▶ Your task: For each line in the data below that has the word "الغولف", copy that line.

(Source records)
====
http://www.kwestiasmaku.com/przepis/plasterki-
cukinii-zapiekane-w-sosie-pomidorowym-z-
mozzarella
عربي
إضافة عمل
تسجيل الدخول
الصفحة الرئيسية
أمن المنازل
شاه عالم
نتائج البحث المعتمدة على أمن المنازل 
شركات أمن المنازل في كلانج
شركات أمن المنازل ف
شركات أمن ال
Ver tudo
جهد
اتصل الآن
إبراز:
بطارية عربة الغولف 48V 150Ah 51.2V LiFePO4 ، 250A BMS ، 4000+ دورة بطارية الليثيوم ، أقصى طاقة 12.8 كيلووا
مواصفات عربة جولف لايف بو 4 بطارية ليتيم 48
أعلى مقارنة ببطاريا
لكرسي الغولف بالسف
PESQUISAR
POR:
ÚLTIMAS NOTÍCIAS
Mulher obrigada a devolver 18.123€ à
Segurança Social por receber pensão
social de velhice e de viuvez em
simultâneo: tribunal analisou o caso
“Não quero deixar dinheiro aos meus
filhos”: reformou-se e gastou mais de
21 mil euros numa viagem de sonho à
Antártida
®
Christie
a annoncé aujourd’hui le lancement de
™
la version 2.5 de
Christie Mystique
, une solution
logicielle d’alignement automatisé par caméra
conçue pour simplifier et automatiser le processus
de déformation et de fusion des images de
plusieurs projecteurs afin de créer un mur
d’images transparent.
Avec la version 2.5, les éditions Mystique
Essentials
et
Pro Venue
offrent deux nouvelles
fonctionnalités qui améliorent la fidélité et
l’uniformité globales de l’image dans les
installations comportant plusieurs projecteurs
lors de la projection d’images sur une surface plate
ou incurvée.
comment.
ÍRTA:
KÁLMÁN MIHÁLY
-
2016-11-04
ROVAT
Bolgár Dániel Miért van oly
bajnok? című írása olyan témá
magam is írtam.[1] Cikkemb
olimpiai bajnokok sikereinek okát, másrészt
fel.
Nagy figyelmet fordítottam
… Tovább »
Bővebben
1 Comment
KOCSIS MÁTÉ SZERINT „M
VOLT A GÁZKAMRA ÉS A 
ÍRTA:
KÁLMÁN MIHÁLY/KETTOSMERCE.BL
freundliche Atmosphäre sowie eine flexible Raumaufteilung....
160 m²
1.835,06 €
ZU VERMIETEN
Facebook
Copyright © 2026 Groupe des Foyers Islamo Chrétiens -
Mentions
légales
====
▶ Completed exercise:
بطارية عربة الغولف 48V 150Ah 51.2V LiFePO4 ، 250A BMS ، 4000+ دورة بطارية الليثيوم ، أقصى طاقة 12.8 كيلووا
لكرسي الغولف بالسف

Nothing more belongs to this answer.